**Information given:**
=-=-=

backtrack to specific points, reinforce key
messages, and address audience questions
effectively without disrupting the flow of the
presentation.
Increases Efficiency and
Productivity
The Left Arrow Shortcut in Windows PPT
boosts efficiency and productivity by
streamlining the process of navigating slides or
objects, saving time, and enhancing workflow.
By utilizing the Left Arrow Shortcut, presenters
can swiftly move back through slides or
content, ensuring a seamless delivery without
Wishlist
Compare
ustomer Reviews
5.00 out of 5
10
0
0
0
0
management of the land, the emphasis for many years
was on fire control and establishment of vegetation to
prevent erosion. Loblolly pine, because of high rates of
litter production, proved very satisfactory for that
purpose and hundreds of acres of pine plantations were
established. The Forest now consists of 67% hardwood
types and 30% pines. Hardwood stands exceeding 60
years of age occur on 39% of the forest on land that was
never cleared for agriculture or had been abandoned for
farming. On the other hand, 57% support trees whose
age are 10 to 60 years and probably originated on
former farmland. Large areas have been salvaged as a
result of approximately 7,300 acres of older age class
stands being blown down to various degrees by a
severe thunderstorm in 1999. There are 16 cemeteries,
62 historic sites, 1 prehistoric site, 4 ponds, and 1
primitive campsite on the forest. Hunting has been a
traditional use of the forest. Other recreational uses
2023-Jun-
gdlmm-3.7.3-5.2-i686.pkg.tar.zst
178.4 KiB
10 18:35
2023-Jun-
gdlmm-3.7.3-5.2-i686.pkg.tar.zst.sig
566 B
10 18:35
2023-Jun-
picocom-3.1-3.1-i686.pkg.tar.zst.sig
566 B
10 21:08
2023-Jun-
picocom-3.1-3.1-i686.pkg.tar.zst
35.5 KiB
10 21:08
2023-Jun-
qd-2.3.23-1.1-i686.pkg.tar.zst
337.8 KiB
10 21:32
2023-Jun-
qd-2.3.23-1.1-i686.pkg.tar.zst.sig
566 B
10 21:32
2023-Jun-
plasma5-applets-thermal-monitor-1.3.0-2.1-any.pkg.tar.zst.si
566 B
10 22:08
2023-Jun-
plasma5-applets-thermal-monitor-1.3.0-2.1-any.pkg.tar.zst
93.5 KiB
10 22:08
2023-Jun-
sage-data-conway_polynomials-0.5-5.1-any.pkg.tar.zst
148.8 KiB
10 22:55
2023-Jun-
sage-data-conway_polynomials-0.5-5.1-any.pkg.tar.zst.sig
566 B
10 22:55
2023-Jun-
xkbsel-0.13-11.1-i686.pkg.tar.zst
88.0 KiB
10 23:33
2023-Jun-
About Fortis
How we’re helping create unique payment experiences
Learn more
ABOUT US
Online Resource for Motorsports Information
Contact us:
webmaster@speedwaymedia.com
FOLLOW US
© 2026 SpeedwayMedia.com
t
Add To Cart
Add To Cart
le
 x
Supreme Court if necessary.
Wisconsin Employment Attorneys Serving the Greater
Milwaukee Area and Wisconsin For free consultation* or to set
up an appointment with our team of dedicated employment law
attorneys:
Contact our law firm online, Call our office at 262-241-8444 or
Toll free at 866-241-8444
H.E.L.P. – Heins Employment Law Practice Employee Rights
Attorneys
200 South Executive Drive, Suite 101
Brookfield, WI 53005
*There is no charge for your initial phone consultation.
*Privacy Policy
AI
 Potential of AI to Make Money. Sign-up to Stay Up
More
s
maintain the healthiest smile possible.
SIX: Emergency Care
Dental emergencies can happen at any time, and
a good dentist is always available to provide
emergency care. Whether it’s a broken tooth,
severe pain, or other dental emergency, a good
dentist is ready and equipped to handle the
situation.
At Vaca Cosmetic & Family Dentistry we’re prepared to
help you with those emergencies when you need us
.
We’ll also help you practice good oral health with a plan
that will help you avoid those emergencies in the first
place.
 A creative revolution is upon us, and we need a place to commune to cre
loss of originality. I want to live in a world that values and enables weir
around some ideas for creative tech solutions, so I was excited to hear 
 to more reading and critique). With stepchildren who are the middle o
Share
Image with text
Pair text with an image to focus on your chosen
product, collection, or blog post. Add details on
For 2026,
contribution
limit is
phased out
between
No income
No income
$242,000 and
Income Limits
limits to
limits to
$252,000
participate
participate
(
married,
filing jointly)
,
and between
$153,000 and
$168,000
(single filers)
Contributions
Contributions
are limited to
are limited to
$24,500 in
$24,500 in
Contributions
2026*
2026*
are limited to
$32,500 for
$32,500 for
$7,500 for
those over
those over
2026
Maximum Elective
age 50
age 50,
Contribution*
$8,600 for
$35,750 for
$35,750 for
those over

=-=-=

**Exercise objective:**
Please print the entries above word for word, from the first line of the entries through the line containing "never cleared for", including both of those lines.

**Response area:**
backtrack to specific points, reinforce key
messages, and address audience questions
effectively without disrupting the flow of the
presentation.
Increases Efficiency and
Productivity
The Left Arrow Shortcut in Windows PPT
boosts efficiency and productivity by
streamlining the process of navigating slides or
objects, saving time, and enhancing workflow.
By utilizing the Left Arrow Shortcut, presenters
can swiftly move back through slides or
content, ensuring a seamless delivery without
Wishlist
Compare
ustomer Reviews
5.00 out of 5
10
0
0
0
0
management of the land, the emphasis for many years
was on fire control and establishment of vegetation to
prevent erosion. Loblolly pine, because of high rates of
litter production, proved very satisfactory for that
purpose and hundreds of acres of pine plantations were
established. The Forest now consists of 67% hardwood
types and 30% pines. Hardwood stands exceeding 60
years of age occur on 39% of the forest on land that was
never cleared for agriculture or had been abandoned for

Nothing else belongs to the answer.